■ **Bagian Teks**
SOROTAN TERHADAP 11-POINT MALINO II
Tanggapan-tanggapan Joshua Lainnya
Salam Sejahtera!
Saya adalah pencinta damai dan pendukung segala usaha menuju perdamaian.
Tetapi saya juga adalah pencinta kebenaran dan kejujuran. Saya akan selalu
berusaha agar kebenaran dan kejujuran mendasari segala usaha ke arah perdamaian
dan perdamaian itu sendiri. Atas dasar keyakinan itulah, saya menyoroti ke 11 Point
Kesepakatan Damai Maluku yang dicetuskan di Malino, 12-2-02.
Republika; Rabu, 13 Februari 2002; 11 Poin Perjanjian Damai Maluku
1. MENGAKHIRI SEMUA BENTUK KONFLIK DAN PERSELISIHAN.
JOSHUA:
Saya sangat mendukung point ini, yang merupakan langkah awal untuk menuju
perdamaian Maluku. Tanpa point yang satu ini, Malino II hanyalah sebuah cerita
komedi yang tidak lucu.
2. MENEGAKKAN SUPREMASI HUKUM SECARA ADIL DAN TIDAK MEMIHAK.
JOSHUA:
Point yang satu ini juga amat penting dan saya akan mendukungnya, setelah
diberikan penjelasan tentang "kurun waktu bagi pemberlakuan point ini". Point ini
seharusnya bisa "berlaku surut", sehingga seluruh masalah yang terkait dengan
Kerusuhan Maluku, baik sebelum, di dalam dan sesudah kerusuhan. Dengan
demikian, semua kejahatan dan pelanggaran hukum bisa dibawa kedalam terang
kebenaran dan keadilan. Seluruh persoalan yang berkaitan dengan Kerusuhan Maluku
harus diselesaikan secara tuntas, untuk menghilangkan kebiasaan "saling menuduh
tanpa bukti, sekedar untuk menlindungi kejahatan sendiri, seperti yang lazim
dilakukan oleh "laskar jihad"!

■ **Tujuan Latihan**
Tulis lagi tanggapan soal Malino II, mulai dari "Saya adalah pencinta" terus sampai "KONFLIK DAN PERSELISIHAN.", lalu ganti "perdamaian" dengan "kedamaian".

■ **Catatan Data**
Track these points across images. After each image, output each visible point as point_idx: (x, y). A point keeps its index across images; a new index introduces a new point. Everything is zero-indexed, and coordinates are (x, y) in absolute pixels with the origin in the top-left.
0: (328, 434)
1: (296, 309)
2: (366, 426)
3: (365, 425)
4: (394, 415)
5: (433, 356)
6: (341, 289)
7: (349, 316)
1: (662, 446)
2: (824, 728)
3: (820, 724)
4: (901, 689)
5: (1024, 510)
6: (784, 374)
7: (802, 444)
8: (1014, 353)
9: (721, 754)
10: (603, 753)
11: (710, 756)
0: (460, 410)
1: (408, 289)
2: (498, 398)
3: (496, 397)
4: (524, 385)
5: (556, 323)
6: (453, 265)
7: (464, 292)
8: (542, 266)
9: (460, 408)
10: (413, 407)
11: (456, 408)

...

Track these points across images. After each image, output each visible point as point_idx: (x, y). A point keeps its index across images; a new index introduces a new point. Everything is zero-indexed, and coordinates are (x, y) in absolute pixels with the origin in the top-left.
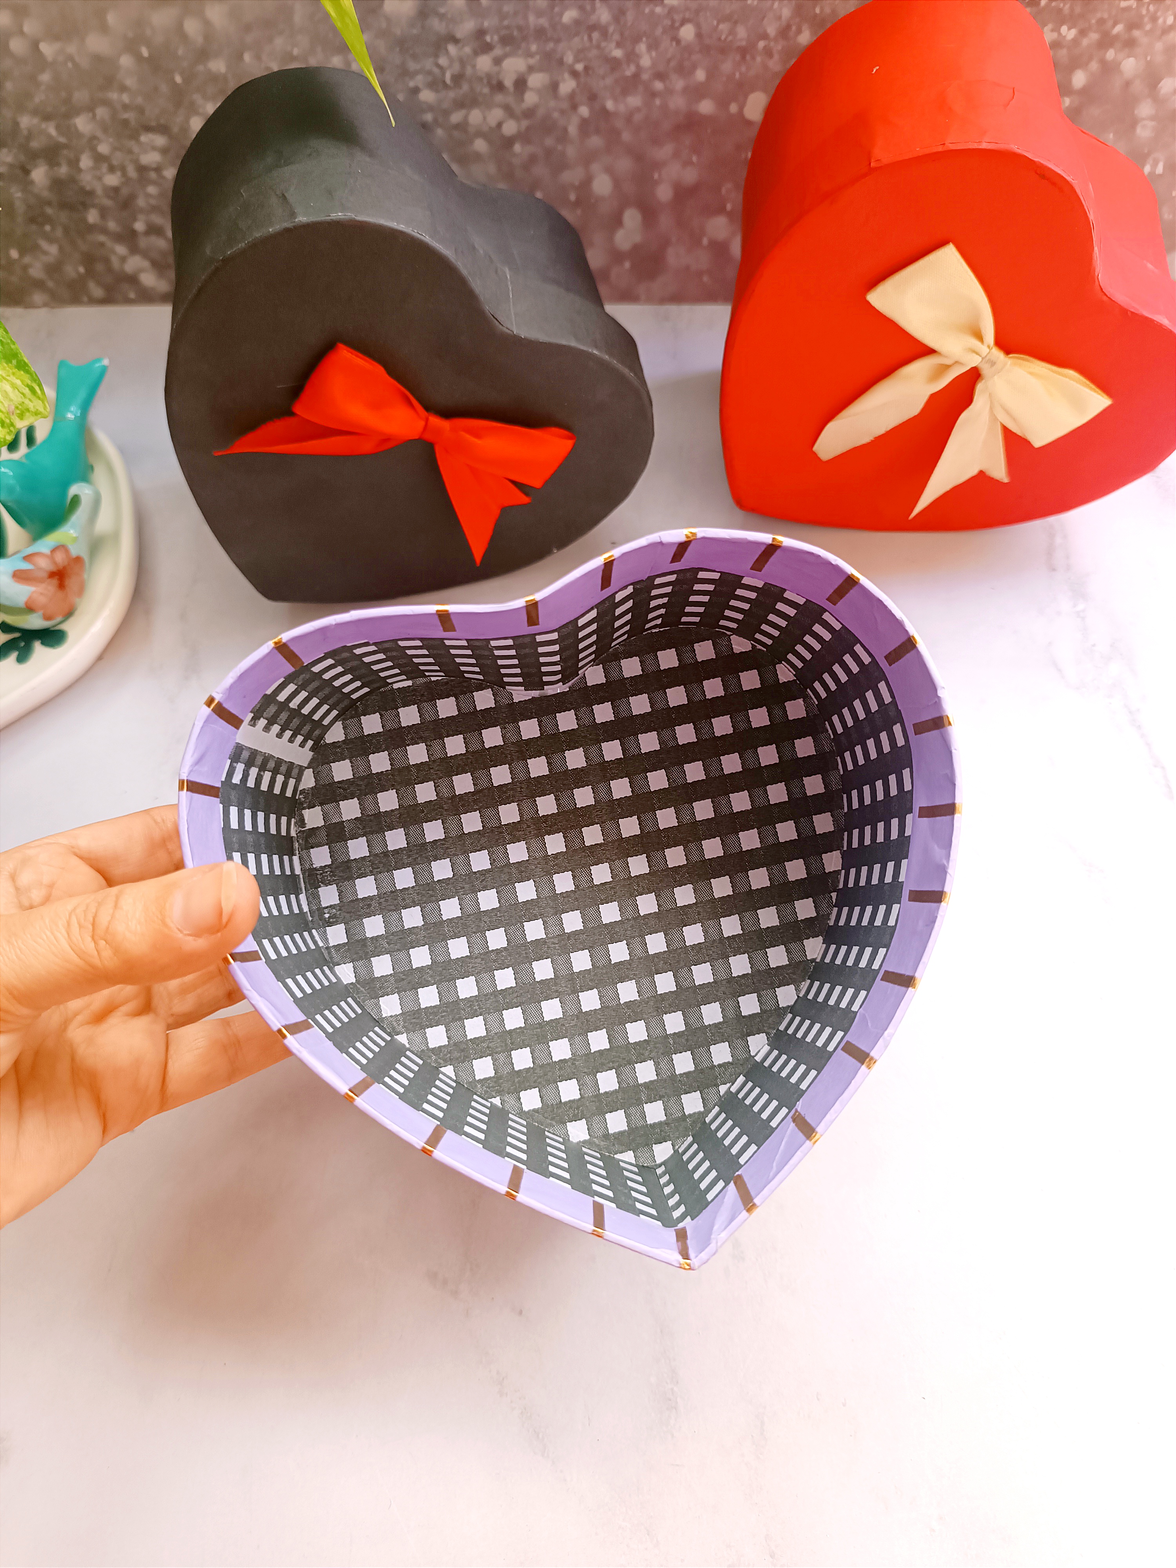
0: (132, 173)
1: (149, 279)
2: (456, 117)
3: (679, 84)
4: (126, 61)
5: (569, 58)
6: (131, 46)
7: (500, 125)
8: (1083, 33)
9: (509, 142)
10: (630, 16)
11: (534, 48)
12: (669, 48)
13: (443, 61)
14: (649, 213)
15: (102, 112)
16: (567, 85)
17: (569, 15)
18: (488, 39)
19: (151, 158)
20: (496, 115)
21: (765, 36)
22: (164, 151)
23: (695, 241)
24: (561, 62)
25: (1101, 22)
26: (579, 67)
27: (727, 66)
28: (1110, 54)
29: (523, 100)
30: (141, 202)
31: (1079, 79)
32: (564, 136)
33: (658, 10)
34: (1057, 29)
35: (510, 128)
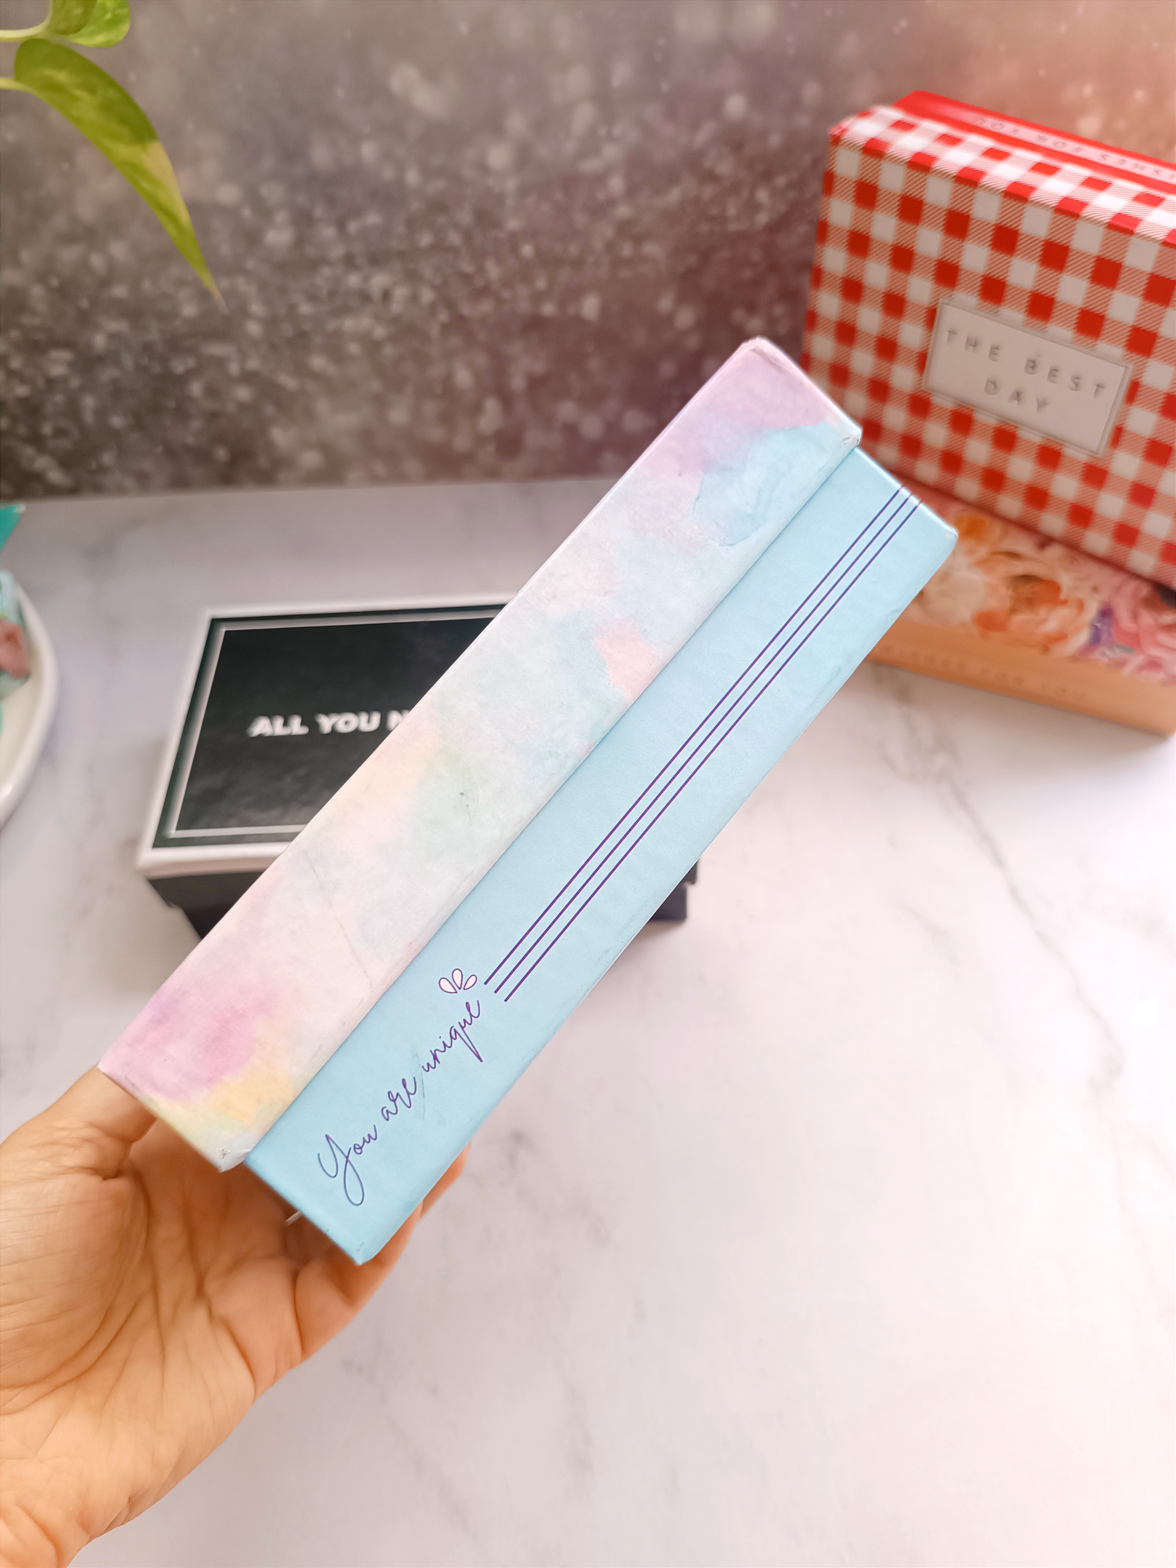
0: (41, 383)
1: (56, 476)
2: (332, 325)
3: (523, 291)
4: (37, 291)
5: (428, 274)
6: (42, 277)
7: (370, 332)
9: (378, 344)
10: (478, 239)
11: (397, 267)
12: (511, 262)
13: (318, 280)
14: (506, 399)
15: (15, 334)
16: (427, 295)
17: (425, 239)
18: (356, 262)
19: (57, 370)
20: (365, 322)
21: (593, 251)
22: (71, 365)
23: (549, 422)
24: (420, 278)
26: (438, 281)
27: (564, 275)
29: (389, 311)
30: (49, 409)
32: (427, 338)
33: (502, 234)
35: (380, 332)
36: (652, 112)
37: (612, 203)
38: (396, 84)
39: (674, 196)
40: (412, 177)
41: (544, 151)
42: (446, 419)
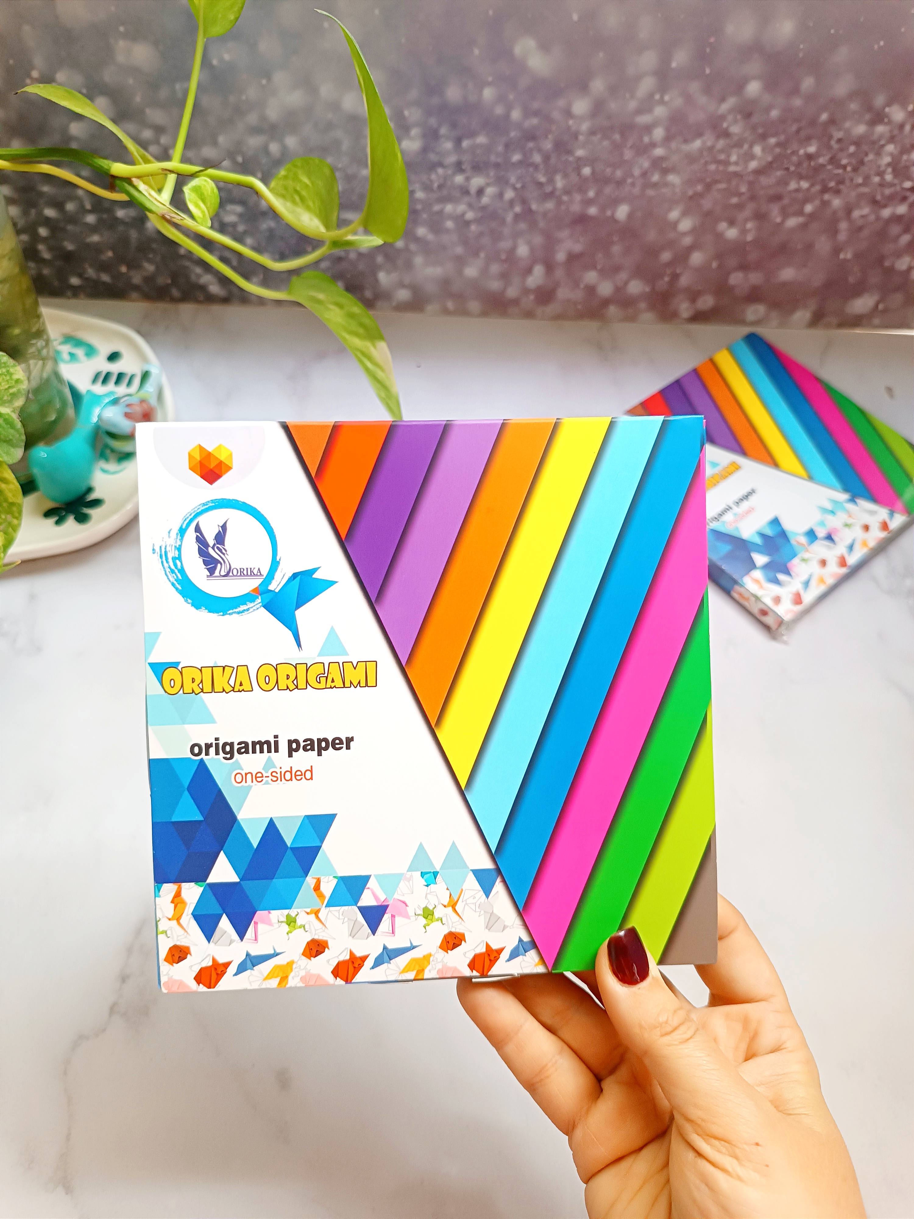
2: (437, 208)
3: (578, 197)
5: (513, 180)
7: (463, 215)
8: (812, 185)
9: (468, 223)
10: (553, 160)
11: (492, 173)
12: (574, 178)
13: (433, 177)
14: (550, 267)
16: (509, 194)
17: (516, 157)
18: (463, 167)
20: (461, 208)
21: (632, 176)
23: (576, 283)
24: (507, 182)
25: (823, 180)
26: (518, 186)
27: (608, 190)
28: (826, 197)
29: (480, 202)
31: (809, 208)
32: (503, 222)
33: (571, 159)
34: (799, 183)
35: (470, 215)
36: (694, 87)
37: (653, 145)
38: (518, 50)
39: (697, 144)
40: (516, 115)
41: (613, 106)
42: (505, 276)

■ **Jawaban Tertulis**
Saya adalah pencinta damai dan pendukung segala usaha menuju kedamaian.
Tetapi saya juga adalah pencinta kebenaran dan kejujuran. Saya akan selalu
berusaha agar kebenaran dan kejujuran mendasari segala usaha ke arah kedamaian
dan kedamaian itu sendiri. Atas dasar keyakinan itulah, saya menyoroti ke 11 Point
Kesepakatan Damai Maluku yang dicetuskan di Malino, 12-2-02.
Republika; Rabu, 13 Februari 2002; 11 Poin Perjanjian Damai Maluku
1. MENGAKHIRI SEMUA BENTUK KONFLIK DAN PERSELISIHAN.